Data extracted from a collection
--- START ---
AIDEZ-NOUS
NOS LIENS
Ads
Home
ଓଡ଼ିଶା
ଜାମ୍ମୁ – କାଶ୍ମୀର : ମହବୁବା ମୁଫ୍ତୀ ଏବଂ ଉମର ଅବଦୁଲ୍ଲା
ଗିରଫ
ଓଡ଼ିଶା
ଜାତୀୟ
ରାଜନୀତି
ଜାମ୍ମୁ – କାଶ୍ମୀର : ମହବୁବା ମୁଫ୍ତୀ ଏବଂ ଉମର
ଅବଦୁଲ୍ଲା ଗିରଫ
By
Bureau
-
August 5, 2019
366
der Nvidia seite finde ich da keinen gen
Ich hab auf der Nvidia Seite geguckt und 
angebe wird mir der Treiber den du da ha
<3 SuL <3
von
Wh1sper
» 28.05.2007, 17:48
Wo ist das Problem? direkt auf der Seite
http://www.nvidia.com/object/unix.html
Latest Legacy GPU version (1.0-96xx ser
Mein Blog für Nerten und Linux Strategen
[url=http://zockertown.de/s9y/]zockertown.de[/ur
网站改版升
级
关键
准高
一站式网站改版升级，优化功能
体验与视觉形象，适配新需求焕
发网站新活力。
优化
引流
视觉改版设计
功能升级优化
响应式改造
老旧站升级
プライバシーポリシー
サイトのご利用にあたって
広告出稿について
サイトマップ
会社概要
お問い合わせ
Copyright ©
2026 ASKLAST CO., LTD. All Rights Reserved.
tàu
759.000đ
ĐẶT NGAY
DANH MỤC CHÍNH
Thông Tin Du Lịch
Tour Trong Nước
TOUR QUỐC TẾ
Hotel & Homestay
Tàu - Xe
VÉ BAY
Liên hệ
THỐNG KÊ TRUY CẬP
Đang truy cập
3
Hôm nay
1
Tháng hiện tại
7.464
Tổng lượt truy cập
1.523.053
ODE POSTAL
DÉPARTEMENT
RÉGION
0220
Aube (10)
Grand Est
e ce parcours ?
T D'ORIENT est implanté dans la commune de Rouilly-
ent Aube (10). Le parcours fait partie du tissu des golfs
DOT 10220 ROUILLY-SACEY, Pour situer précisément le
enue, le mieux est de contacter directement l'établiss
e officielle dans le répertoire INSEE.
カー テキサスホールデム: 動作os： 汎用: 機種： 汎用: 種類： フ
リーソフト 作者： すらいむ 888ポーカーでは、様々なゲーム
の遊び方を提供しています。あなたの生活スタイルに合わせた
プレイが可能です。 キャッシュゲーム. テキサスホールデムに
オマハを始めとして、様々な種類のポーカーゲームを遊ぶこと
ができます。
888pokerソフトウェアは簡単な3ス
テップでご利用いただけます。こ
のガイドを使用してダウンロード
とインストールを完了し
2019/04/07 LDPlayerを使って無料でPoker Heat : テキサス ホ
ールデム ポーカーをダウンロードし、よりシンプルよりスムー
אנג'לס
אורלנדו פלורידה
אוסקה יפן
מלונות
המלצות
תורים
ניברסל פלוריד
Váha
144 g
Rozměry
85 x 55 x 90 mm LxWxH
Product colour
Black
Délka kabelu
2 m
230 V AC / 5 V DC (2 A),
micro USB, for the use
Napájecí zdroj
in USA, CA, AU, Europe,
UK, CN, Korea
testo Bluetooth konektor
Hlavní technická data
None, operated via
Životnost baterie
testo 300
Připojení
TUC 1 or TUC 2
--- END ---
» **WHAT THE EXERCISE ASKS**:
Rename "Product colour" to "Product color" in the lines above, then reproduce all of the lines with nothing else altered.

» **SOLUTION TO THIS TASK**:
AIDEZ-NOUS
NOS LIENS
Ads
Home
ଓଡ଼ିଶା
ଜାମ୍ମୁ – କାଶ୍ମୀର : ମହବୁବା ମୁଫ୍ତୀ ଏବଂ ଉମର ଅବଦୁଲ୍ଲା
ଗିରଫ
ଓଡ଼ିଶା
ଜାତୀୟ
ରାଜନୀତି
ଜାମ୍ମୁ – କାଶ୍ମୀର : ମହବୁବା ମୁଫ୍ତୀ ଏବଂ ଉମର
ଅବଦୁଲ୍ଲା ଗିରଫ
By
Bureau
-
August 5, 2019
366
der Nvidia seite finde ich da keinen gen
Ich hab auf der Nvidia Seite geguckt und 
angebe wird mir der Treiber den du da ha
<3 SuL <3
von
Wh1sper
» 28.05.2007, 17:48
Wo ist das Problem? direkt auf der Seite
http://www.nvidia.com/object/unix.html
Latest Legacy GPU version (1.0-96xx ser
Mein Blog für Nerten und Linux Strategen
[url=http://zockertown.de/s9y/]zockertown.de[/ur
网站改版升
级
关键
准高
一站式网站改版升级，优化功能
体验与视觉形象，适配新需求焕
发网站新活力。
优化
引流
视觉改版设计
功能升级优化
响应式改造
老旧站升级
プライバシーポリシー
サイトのご利用にあたって
広告出稿について
サイトマップ
会社概要
お問い合わせ
Copyright ©
2026 ASKLAST CO., LTD. All Rights Reserved.
tàu
759.000đ
ĐẶT NGAY
DANH MỤC CHÍNH
Thông Tin Du Lịch
Tour Trong Nước
TOUR QUỐC TẾ
Hotel & Homestay
Tàu - Xe
VÉ BAY
Liên hệ
THỐNG KÊ TRUY CẬP
Đang truy cập
3
Hôm nay
1
Tháng hiện tại
7.464
Tổng lượt truy cập
1.523.053
ODE POSTAL
DÉPARTEMENT
RÉGION
0220
Aube (10)
Grand Est
e ce parcours ?
T D'ORIENT est implanté dans la commune de Rouilly-
ent Aube (10). Le parcours fait partie du tissu des golfs
DOT 10220 ROUILLY-SACEY, Pour situer précisément le
enue, le mieux est de contacter directement l'établiss
e officielle dans le répertoire INSEE.
カー テキサスホールデム: 動作os： 汎用: 機種： 汎用: 種類： フ
リーソフト 作者： すらいむ 888ポーカーでは、様々なゲーム
の遊び方を提供しています。あなたの生活スタイルに合わせた
プレイが可能です。 キャッシュゲーム. テキサスホールデムに
オマハを始めとして、様々な種類のポーカーゲームを遊ぶこと
ができます。
888pokerソフトウェアは簡単な3ス
テップでご利用いただけます。こ
のガイドを使用してダウンロード
とインストールを完了し
2019/04/07 LDPlayerを使って無料でPoker Heat : テキサス ホ
ールデム ポーカーをダウンロードし、よりシンプルよりスムー
אנג'לס
אורלנדו פלורידה
אוסקה יפן
מלונות
המלצות
תורים
ניברסל פלוריד
Váha
144 g
Rozměry
85 x 55 x 90 mm LxWxH
Product color
Black
Délka kabelu
2 m
230 V AC / 5 V DC (2 A),
micro USB, for the use
Napájecí zdroj
in USA, CA, AU, Europe,
UK, CN, Korea
testo Bluetooth konektor
Hlavní technická data
None, operated via
Životnost baterie
testo 300
Připojení
TUC 1 or TUC 2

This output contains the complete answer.